Governo suspende pagamento do auxílio para mais de 922 mil beneficiários do Bolsa Família

O governo de Jair Bolsonaro (sem partido) bloqueou, em agosto, o pagamento do auxílio emergencial a 922.600 beneficiários do Bolsa Família que recebem o auxílio. De acordo com o Ministério da Cidadania, a Controladoria-Geral da União (CGU) recomendou o cancelamento de 613.190 benefícios e a suspensão de 309.503, após identificar indícios de que os trabalhadores deixaram de cumprir os critérios de recebimento do benefício de R$ 600.

Com isso, o governo deixou de gastar pelo menos R$ 550 milhões do orçamento destinado ao benefício criado para minimizar a crise social gerada pela pandemia do novo coronavírus.
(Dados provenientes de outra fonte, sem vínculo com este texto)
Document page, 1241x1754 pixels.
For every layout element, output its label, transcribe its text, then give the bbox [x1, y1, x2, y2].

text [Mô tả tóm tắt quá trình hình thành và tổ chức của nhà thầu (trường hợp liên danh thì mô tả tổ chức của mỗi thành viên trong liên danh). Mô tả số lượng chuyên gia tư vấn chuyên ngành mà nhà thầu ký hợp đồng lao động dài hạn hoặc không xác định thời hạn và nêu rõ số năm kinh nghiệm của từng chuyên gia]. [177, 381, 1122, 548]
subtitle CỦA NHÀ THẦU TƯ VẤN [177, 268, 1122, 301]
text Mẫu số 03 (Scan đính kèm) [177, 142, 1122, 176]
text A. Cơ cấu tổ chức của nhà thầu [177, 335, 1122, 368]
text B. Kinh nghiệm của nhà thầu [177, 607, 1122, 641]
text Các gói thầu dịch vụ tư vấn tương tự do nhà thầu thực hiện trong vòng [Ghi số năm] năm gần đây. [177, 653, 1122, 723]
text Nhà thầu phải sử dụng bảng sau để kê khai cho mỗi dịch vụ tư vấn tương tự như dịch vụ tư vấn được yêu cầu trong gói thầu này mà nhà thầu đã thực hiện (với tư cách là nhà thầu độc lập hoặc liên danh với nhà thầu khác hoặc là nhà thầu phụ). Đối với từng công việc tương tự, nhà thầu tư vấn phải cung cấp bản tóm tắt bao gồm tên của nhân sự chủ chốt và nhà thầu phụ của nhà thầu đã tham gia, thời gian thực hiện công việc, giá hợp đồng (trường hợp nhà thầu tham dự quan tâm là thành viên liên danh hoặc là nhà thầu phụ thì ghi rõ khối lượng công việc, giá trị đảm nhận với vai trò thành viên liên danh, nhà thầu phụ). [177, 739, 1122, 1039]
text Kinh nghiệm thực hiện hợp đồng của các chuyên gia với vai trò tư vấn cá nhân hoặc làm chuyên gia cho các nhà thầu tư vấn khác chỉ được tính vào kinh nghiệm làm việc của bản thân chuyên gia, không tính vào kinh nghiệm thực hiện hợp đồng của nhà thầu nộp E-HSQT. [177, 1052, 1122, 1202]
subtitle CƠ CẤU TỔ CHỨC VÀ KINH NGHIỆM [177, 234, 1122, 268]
Segundo o Ministério da Cidadania, as liberações serão retomadas a partir deste mês. A promessa do governo é adicionar ao pagamento de setembro (já de R$ 300) o valor que ficou bloqueado em agosto (R$ 600) para quem foi afetado pela revisão do auxílio.

De acordo com a pasta, para aqueles que continuam obedecendo aos critérios de recebimento do benefício emergencial, o pagamento será restabelecido em setembro, com o valor retroativo que não foi pago em agosto.

Outro grupo, no entanto, teve o auxílio emergencial cancelado, mas continuará inscrito no Bolsa Família, e também receberá, a partir da próxima quarta-feira (dia 17), o pagamento referente a agosto e setembro. O Ministério não revelou o número de inscrições bloqueadas definitivamente.

Para as famílias que têm alguma pessoa em sua composição com o auxílio emergencial cancelado, mas que possuem outro trabalhador elegível ao benefício, será realizada a alteração do valor da parcela.

O governo pode revisar pagamentos do auxílio emergencial e até exigir a devolução do dinheiro a quem recebeu indevidamente a ajuda de R$ 600 nos últimos meses. Já o Bolsa Família não pode ser cortado desde 20 de março. Por causa da pandemia, o Ministério da Cidadania suspendeu as revisões cadastrais do programa social durante 120 dias. Esse prazo foi ampliado por mais 180 dias, em 20 de julho.

De acordo com o ministério, é possível contestar o cancelamento ou a suspensão do auxílio emergencial pelos site ou pelo aplicativo da Caixa ou pelo site da Dataprev.